Seldom has this mystery been so cogently dramatized as it was on British TV in 1972. A voice-over, urgently suave, welcomed us to the finals of the All-England Summarize Proust Competition, explaining that “each contestant has to give a brief summary of Proust’s ‘À la Recherche du Temps Perdu,’ once in a swimsuit and once in evening dress.” Needless to say, we were in the land of Monty Python. The m.c., resplendent in a ruffled shirt, asked one finalist, Harry Baggott, “What made you first want to try and start summarizing Proust?”—or, as he stoutly pronounced it, “Prowst.” When his turn came, Harry, racing through the allotted fifteen seconds, gamely waffled on about “extratemporal values” but failed to make it past the opening page of “Swann’s Way.” As ever, Python had sought out a ridiculous problem and nailed it. The key to summarizing was to forget bland appraisals and cling to the concrete detail. Involuntary memory? Piece of cake.
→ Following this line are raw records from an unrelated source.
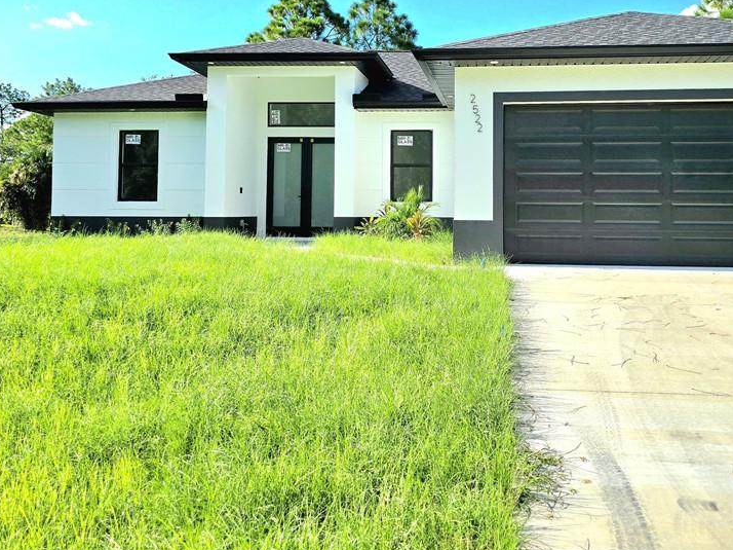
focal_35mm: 33
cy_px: 177
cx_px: 449
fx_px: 699
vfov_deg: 42.3
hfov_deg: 54.9
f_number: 1.7
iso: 12
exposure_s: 1/1000
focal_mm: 6.3
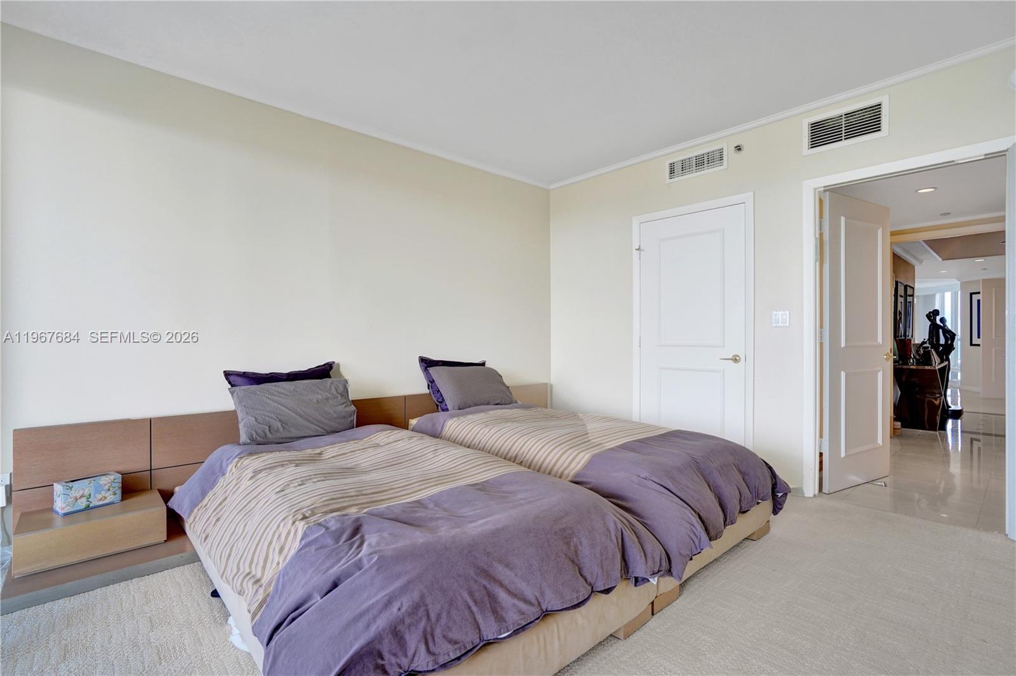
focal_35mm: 16
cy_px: 338
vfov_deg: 73.7
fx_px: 451
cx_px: 508
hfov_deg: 96.8
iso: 800
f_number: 5
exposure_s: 1/200
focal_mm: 16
Anyone who turns to “Crime and Punishment” rendered in Blinks will soon encounter a similar struggle between the overarching and the tactile. We learn about the murder weapon, of course, and about the stone under which Raskolnikov buries his loot. But a sentence from the novel such as “His face looked as if it had been smeared all over with grease, like an iron lock”—Dostoyevsky at his most memorably Dickensian—has no chance of creeping into the Blinks, whereas, thanks to the summarizer, we are granted a bizarre excursus into the philosophy of nihilism and a comparison of Dostoyevsky and Nietzsche (who is never referred to in the book, and was only twenty-two when it was published). What shortening seems to encourage is the temptation to edit as one cuts and, weirder still, to smuggle in additions to the original where one’s avowed duty is to subtract.